Collected data
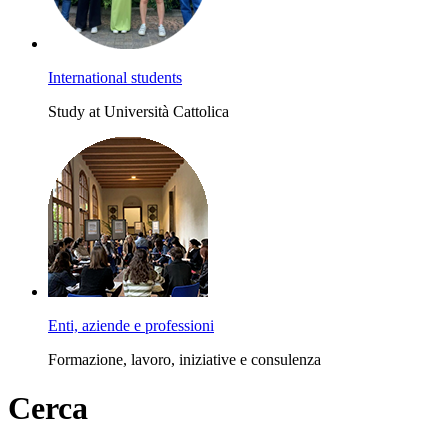
International students
Study at Università Cattolica
Enti, aziende e professioni
Formazione, lavoro, iniziative e consulenza
Cerca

- **REQUIRED ACTION**: A verbatim copy of every record is required, with all pictures excluded.

- **SOLUTION**:
International students
Study at Università Cattolica
Enti, aziende e professioni
Formazione, lavoro, iniziative e consulenza
Cerca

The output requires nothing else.